# TEXT EXCERPT:
--------------------------------

Roofing across the neighborhoods of Mt Pleasant.

Mount Pleasant is not one neighborhood; it's ten or twelve, each with its own architectural vocabulary, HOA process, and climate exposure. We work the whole town and we know what each block requires.

No. 01

Old Village

Old Village is Mount Pleasant's pre-1960 historic core — deep porches, painted brick, board-and-batten Lowcountry vernaculars, and a tight grid of streets under live-oak canopies. Roof work here usually means navigating design review for any visible material change, matching profiles and colors carefully, and respecting the architectural vocabulary that draws people to the neighborhood in the first place. We've prepared submittal packages for Old Village review and we know what the committee wants to see.

No. 02

I'On

I'On is a New-Urbanism community of architect-detailed homes laid out on a walkable grid with strict aesthetic guidelines. Roof choices here are constrained by an active architectural review board with a pattern book worth taking seriously. Most of our work in I'On is high-end architectural asphalt or selective standing-seam metal, with attention to color and panel profile that reads correctly against the rest of the home.

No. 03

Brickyard Plantation

Brickyard Plantation sits along the Wando with deepwater lots and a heavy presence of architecturally significant homes. Salt air does not negotiate. We see more standing-seam metal, more copper detail work, and more attention to flashing performance here than almost anywhere else in town. Most Brickyard projects involve conversations with the homeowner's architect or designer before any panel goes on.

No. 04

Park West

Park West is one of Mount Pleasant's largest master-planned communities, with a mix of traditional Lowcountry, neo-traditional, and recent modern facades. The scale of the community means a steady cadence of work — replacements timed to the 20-25 year arc on the older sections, repairs and storm response across the newer ones. We work the entire community without preferring one section.

--------------------------------

# PROVIDED DATA:
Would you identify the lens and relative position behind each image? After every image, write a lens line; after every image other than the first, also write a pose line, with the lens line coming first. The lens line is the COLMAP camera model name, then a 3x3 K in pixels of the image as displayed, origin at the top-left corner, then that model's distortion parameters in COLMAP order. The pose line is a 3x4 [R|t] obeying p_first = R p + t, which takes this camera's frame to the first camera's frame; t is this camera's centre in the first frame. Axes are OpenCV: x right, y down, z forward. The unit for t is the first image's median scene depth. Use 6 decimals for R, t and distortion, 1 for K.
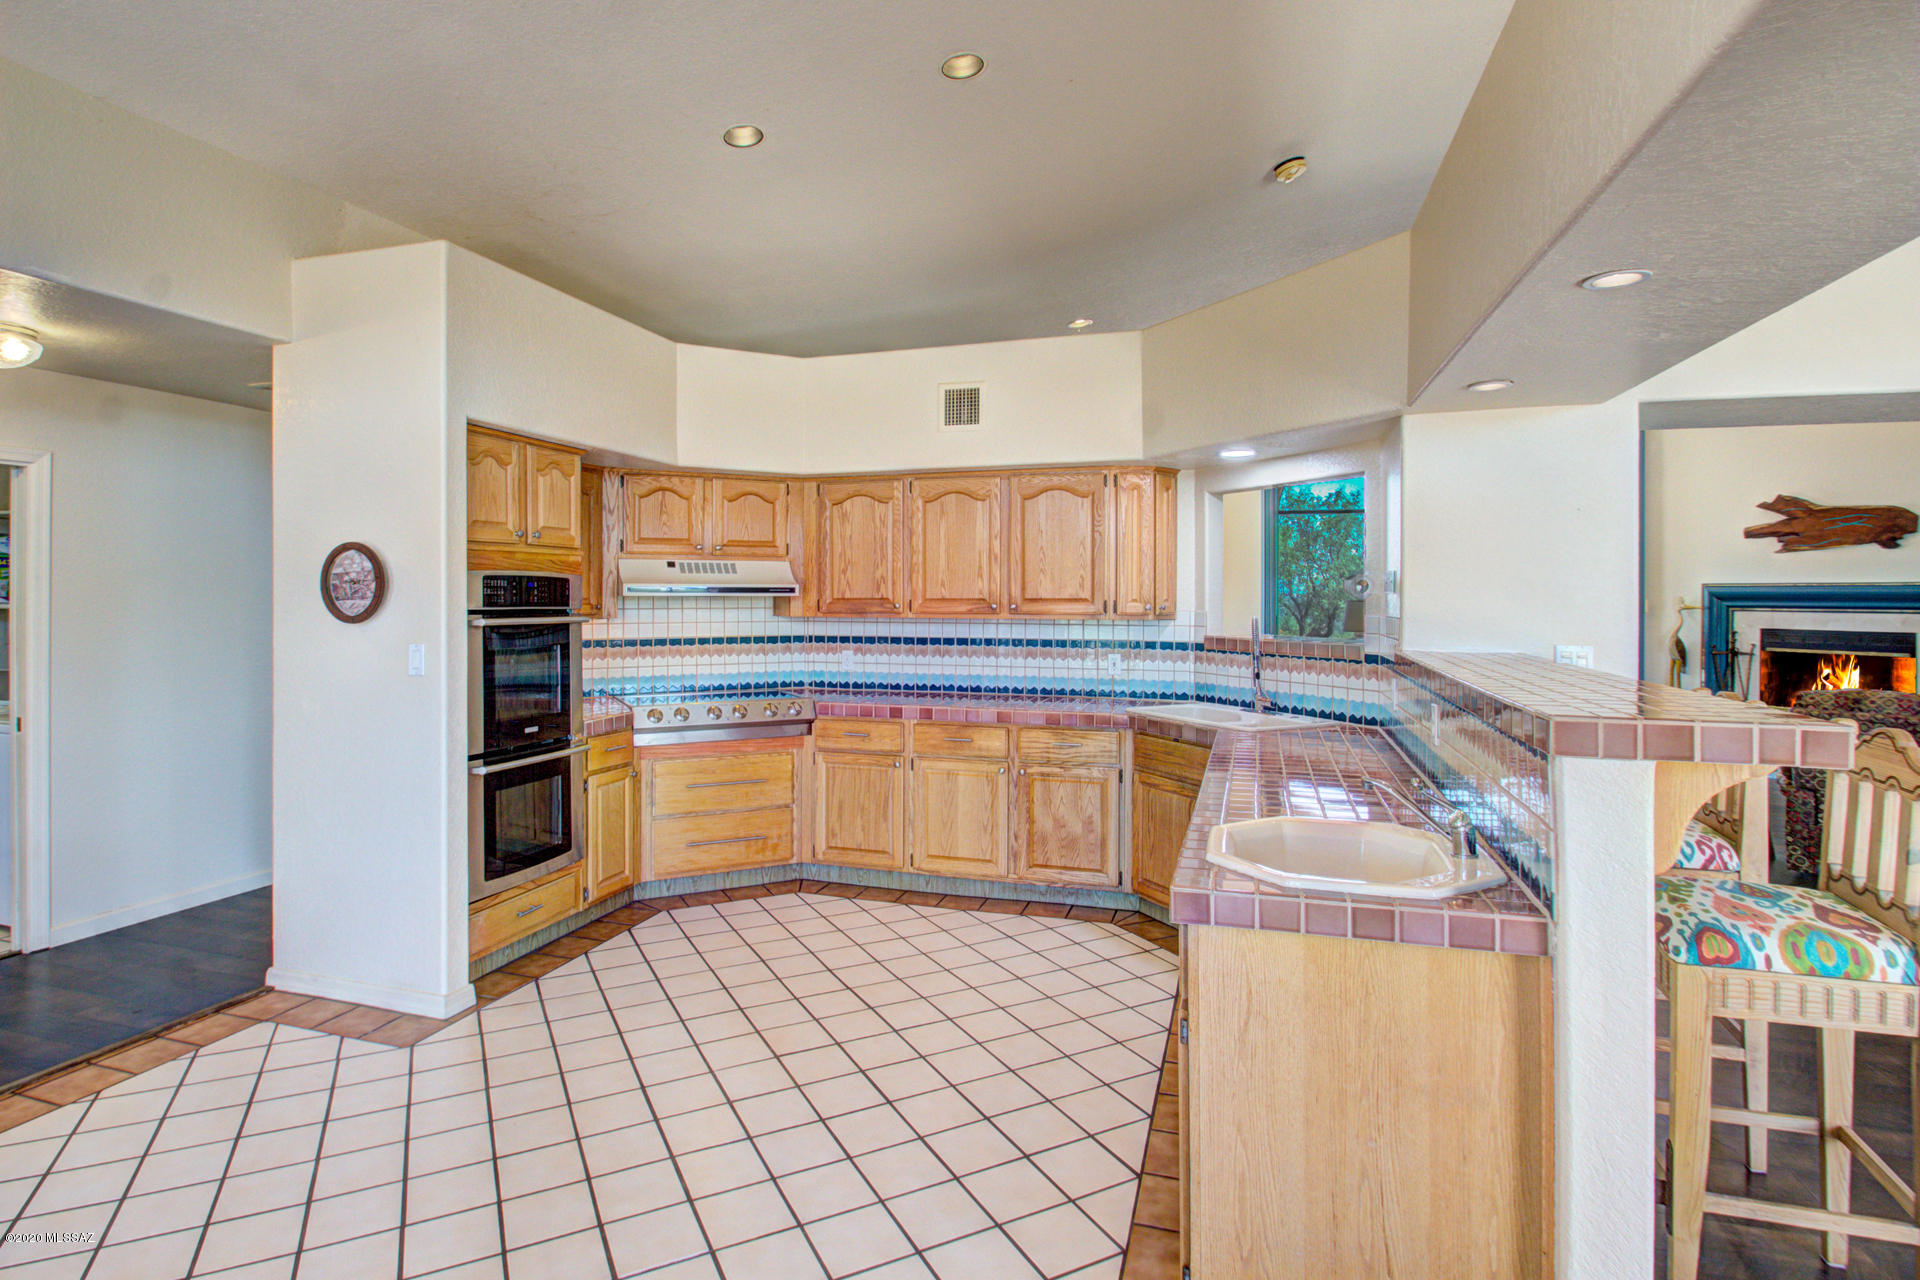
lens RADIAL K [[1071.9, 0, 983.8], [0, 1071.9, 612.6], [0, 0, 1]] dist [-0.017544, 0.000387]
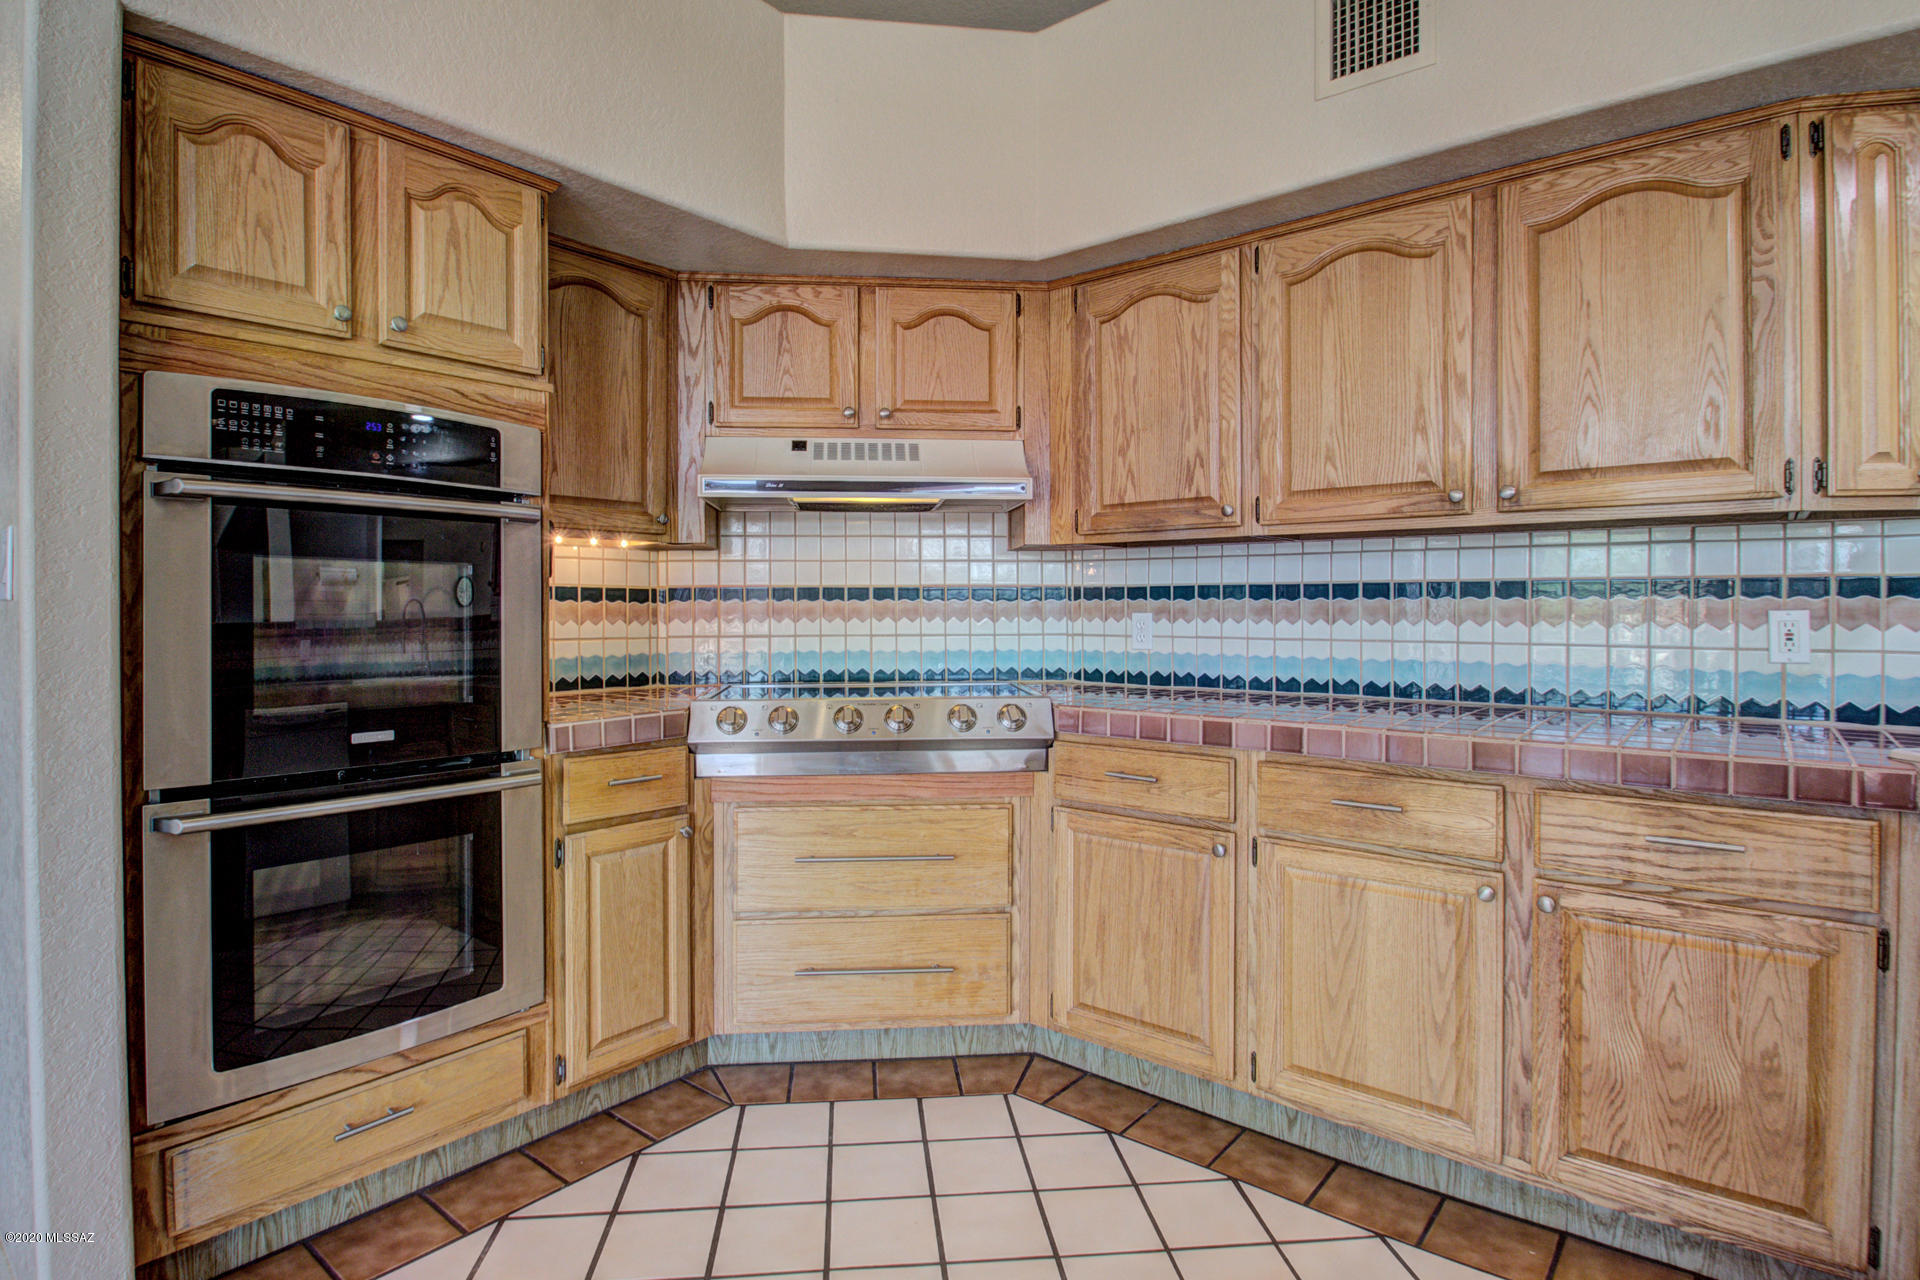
lens RADIAL K [[1015.7, 0, 937.4], [0, 1015.7, 618.6], [0, 0, 1]] dist [-0.002949, -0.010332]
pose [[0.911298, -0.001816, -0.411744, -0.013236], [-0.003164, 0.999930, -0.011413, 0.049619], [0.411736, 0.011704, 0.911228, 0.558115]]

--------------------------------

# BRIEF 1:
Repeat, word for word, the part of the roofing text that opens with the words containing "Brickyard Plantation sits" and closes with "panel goes on.".
# BRIEF 2:
Using the roofing text, explain why Park West provides a steady cadence of roofing work.
Rely only on the roofing text for what comes next.

# TASK OUTPUT 1:
Brickyard Plantation sits along the Wando with deepwater lots and a heavy presence of architecturally significant homes. Salt air does not negotiate. We see more standing-seam metal, more copper detail work, and more attention to flashing performance here than almost anywhere else in town. Most Brickyard projects involve conversations with the homeowner's architect or designer before any panel goes on.

# TASK OUTPUT 2:
Park West is one of Mount Pleasant's largest master-planned communities. The text says this scale produces a steady flow of work: replacements timed to the 20-25 year arc in the older sections, plus repairs and storm response across the newer ones.